■ Task brief: Starting at the line that contains "pinky dip: (778, 152)" and stopping at the line that contains "thumb tip: (714, 732)", transcribe every line of the material below exactly; pictures stay out.

■ Input:
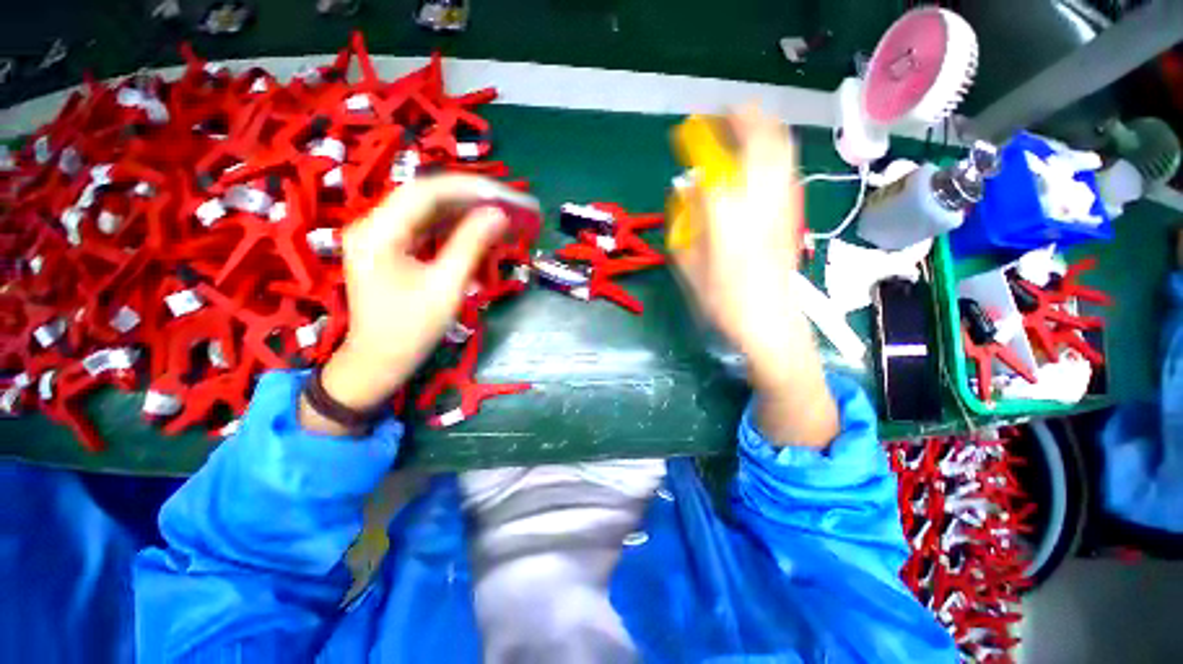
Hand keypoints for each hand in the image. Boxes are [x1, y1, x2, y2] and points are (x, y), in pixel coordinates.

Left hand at [302, 175, 508, 434]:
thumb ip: (471, 246)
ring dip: (465, 213)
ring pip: (428, 211)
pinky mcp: (391, 247)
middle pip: (427, 197)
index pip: (426, 192)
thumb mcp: (446, 288)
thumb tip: (499, 215)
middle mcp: (373, 224)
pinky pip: (426, 228)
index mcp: (377, 232)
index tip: (505, 195)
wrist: (379, 360)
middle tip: (508, 204)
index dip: (468, 189)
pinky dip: (454, 229)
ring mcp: (380, 235)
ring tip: (499, 216)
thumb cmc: (411, 331)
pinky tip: (478, 232)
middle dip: (470, 199)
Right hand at [672, 106, 837, 445]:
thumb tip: (687, 193)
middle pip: (762, 144)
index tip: (687, 134)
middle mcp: (760, 203)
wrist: (771, 323)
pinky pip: (789, 171)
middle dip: (745, 119)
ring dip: (766, 129)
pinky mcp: (794, 215)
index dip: (701, 143)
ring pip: (783, 152)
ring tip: (748, 121)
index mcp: (728, 219)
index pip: (716, 166)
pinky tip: (766, 156)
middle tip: (727, 112)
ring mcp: (784, 206)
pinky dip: (778, 152)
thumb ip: (685, 226)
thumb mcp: (690, 268)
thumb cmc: (723, 301)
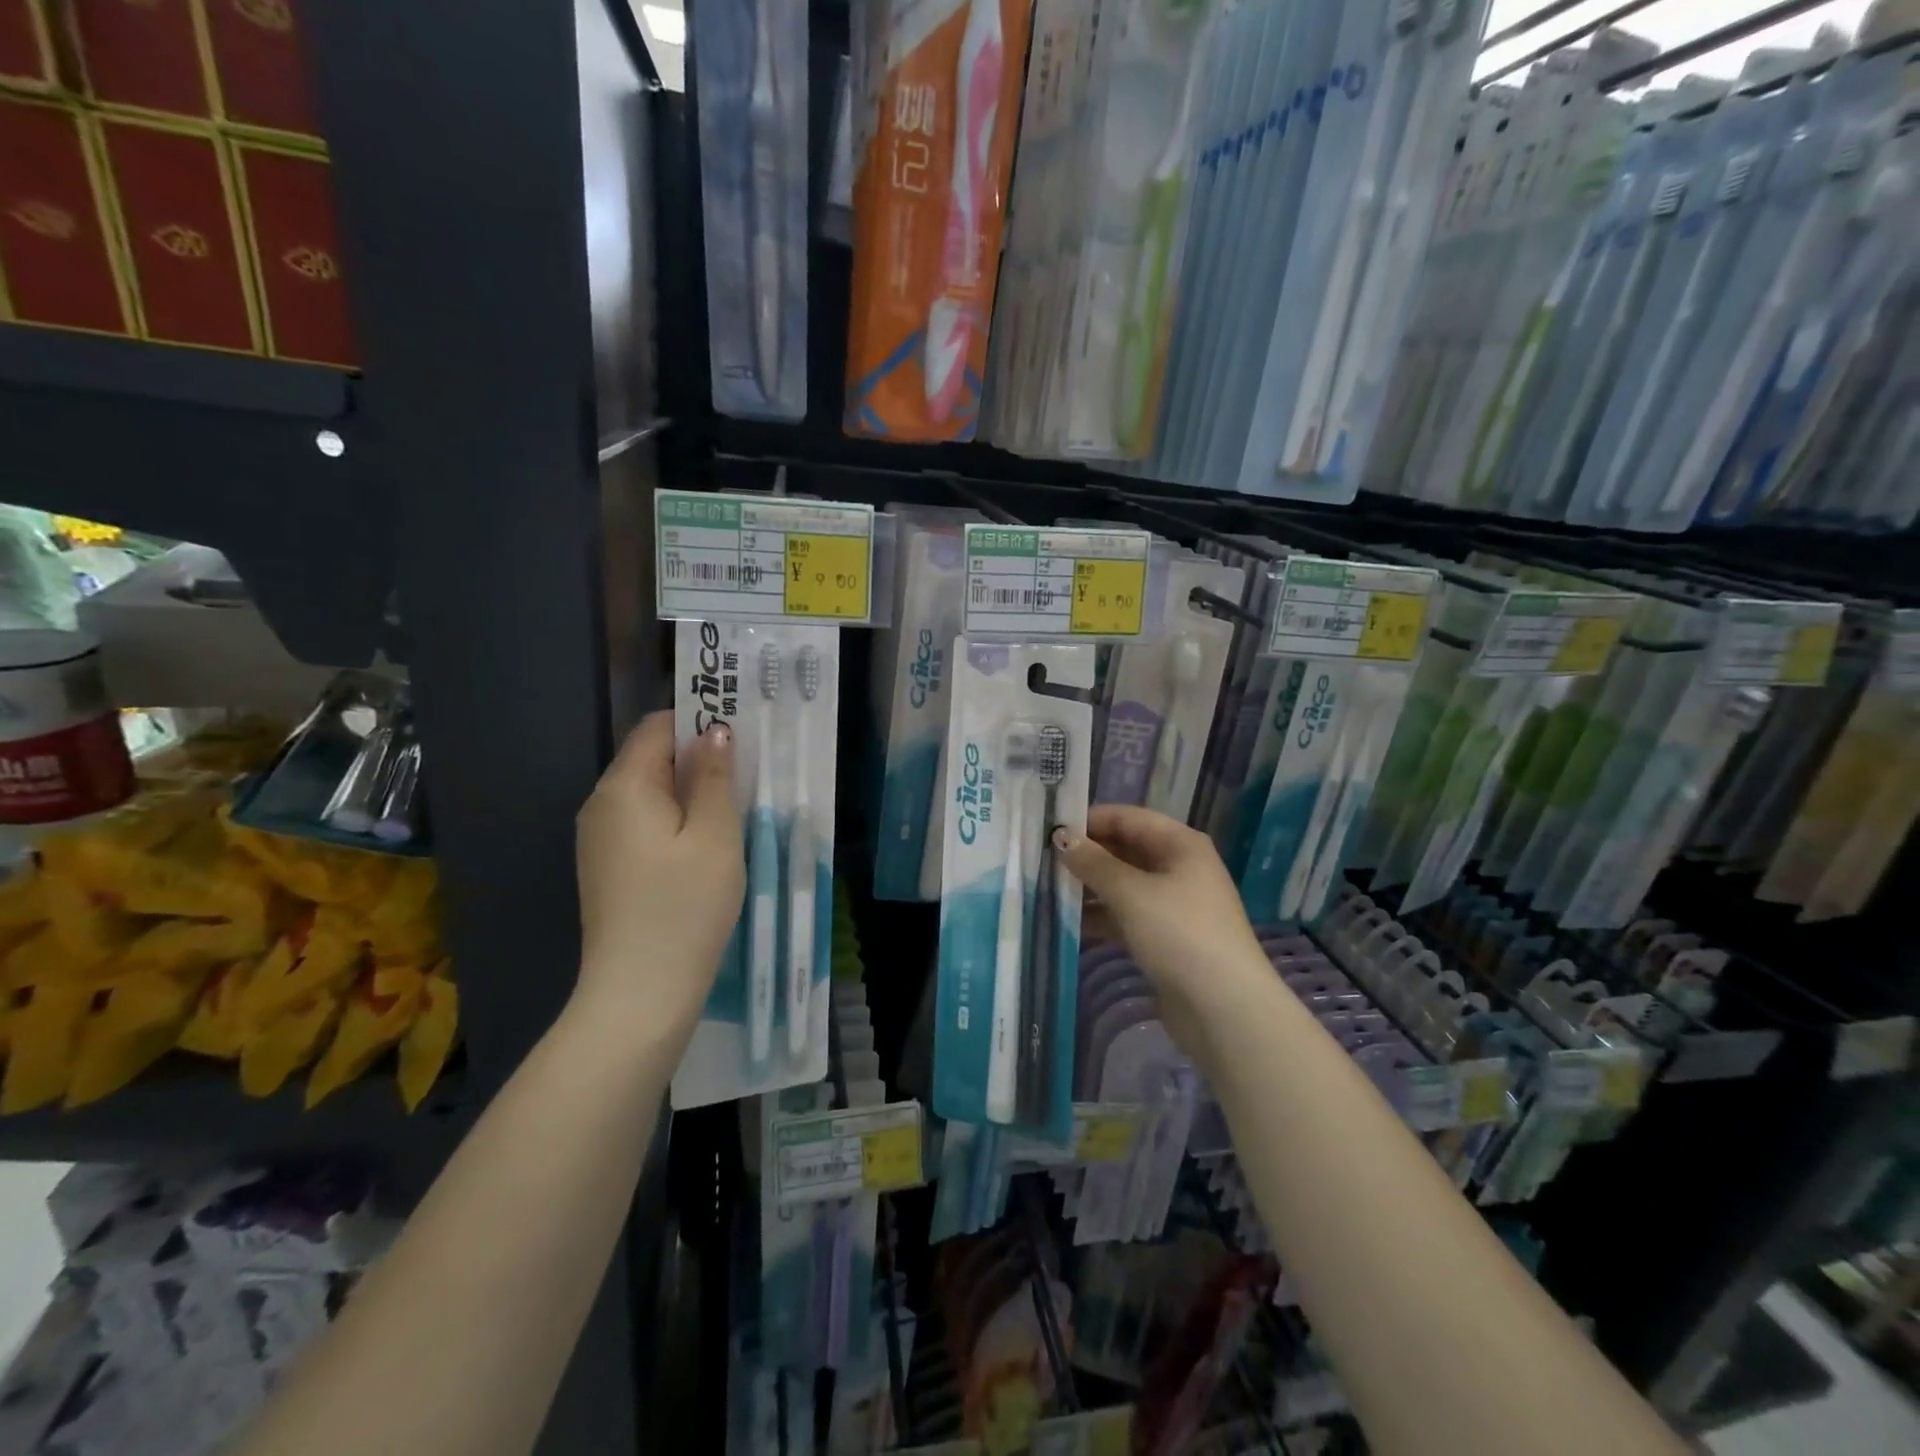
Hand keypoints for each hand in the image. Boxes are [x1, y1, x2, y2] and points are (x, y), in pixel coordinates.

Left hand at [574, 711, 742, 1035]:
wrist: (638, 994)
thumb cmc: (685, 907)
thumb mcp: (716, 836)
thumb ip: (716, 777)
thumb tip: (714, 732)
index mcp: (624, 787)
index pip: (656, 727)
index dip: (697, 719)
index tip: (741, 732)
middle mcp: (600, 804)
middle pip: (650, 758)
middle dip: (697, 756)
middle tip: (748, 771)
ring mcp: (597, 839)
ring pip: (648, 792)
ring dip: (689, 790)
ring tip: (734, 806)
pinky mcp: (605, 867)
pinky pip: (641, 822)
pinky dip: (674, 818)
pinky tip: (705, 843)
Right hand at [1053, 805, 1270, 1054]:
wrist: (1223, 1008)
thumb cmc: (1179, 934)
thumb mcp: (1131, 893)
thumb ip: (1094, 863)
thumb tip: (1062, 837)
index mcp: (1180, 844)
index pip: (1128, 817)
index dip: (1090, 820)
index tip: (1049, 828)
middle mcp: (1180, 867)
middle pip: (1126, 849)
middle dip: (1087, 854)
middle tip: (1041, 860)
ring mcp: (1174, 903)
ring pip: (1124, 884)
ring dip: (1090, 887)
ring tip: (1047, 890)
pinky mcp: (1166, 936)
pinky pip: (1127, 914)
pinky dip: (1102, 915)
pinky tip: (1070, 922)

■ Answer to this exercise:
pinky dip: (778, 152)
thumb ip: (685, 226)
thumb mcp: (690, 268)
thumb cmc: (723, 301)
Hand keypoints for each hand in the image. Boxes are [x1, y1, x2, y2] and points are (x, y), in pixel coordinates.

Left hand at [574, 711, 742, 1035]:
wrist: (638, 994)
thumb cmc: (685, 907)
thumb mcp: (716, 836)
thumb ip: (716, 777)
thumb tip: (714, 732)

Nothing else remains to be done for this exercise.